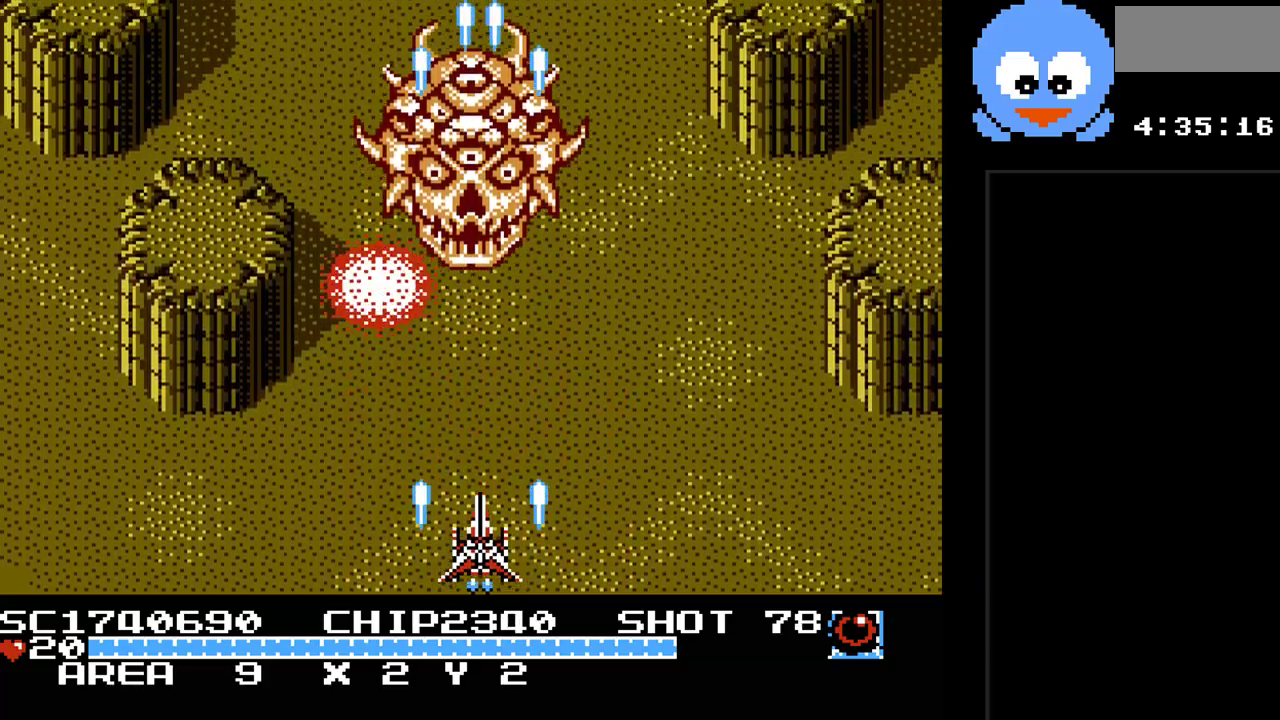
{"buttons": ["Y"], "events": [[100, "DPAD_DOWN", "down"], [300, "DPAD_DOWN", "up"]]}
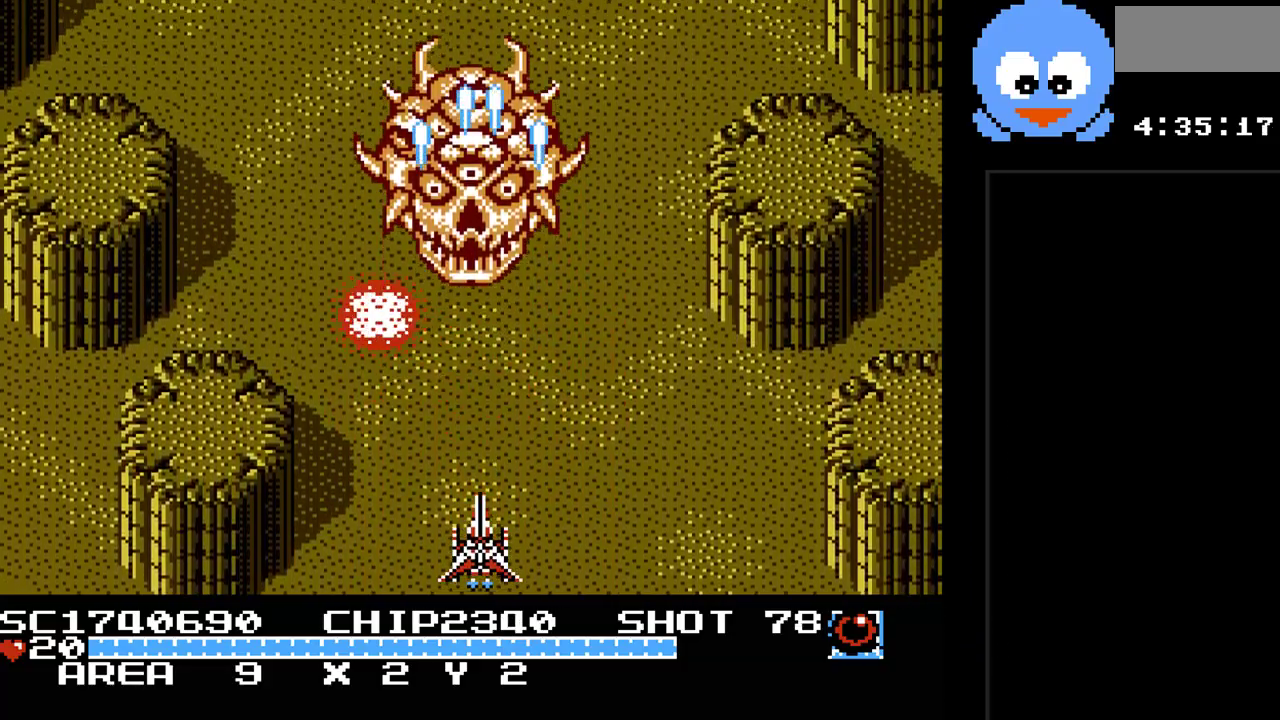
{"buttons": ["Y"], "events": [[183, "DPAD_RIGHT", "down"], [283, "DPAD_RIGHT", "up"]]}
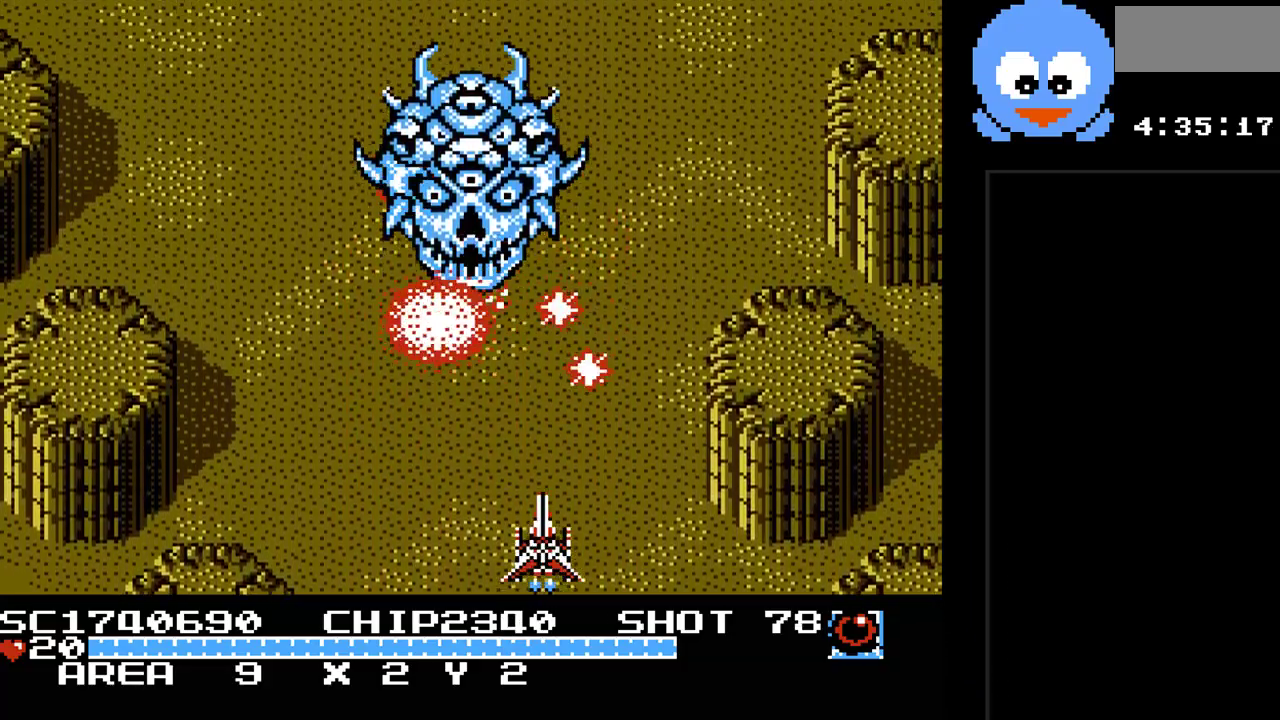
{"buttons": ["Y"], "events": []}
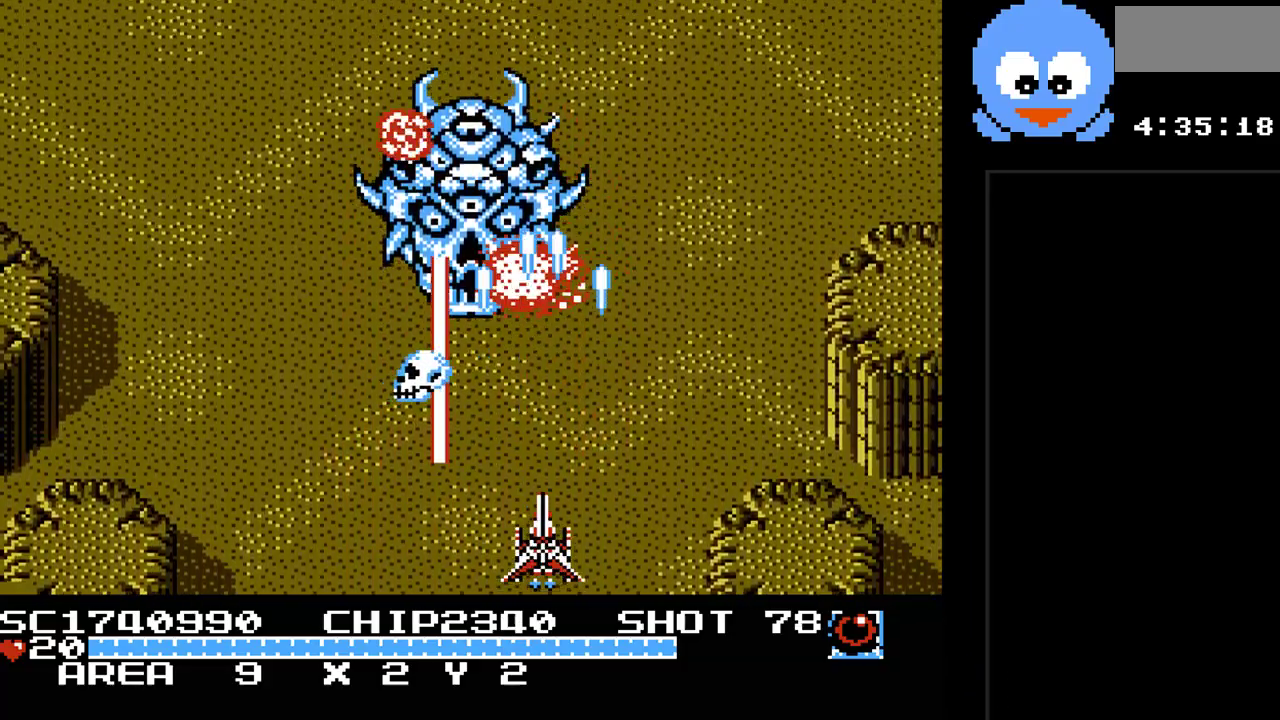
{"buttons": ["Y", "DPAD_RIGHT"], "events": [[17, "DPAD_RIGHT", "down"], [150, "DPAD_RIGHT", "up"], [400, "DPAD_RIGHT", "down"]]}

-----

The expected output is the full data above, reproduced exactly with no images.

{"buttons": ["Y"], "events": [[100, "DPAD_DOWN", "down"], [300, "DPAD_DOWN", "up"]]}
{"buttons": ["Y"], "events": [[183, "DPAD_RIGHT", "down"], [283, "DPAD_RIGHT", "up"]]}
{"buttons": ["Y"], "events": []}
{"buttons": ["Y", "DPAD_RIGHT"], "events": [[17, "DPAD_RIGHT", "down"], [150, "DPAD_RIGHT", "up"], [400, "DPAD_RIGHT", "down"]]}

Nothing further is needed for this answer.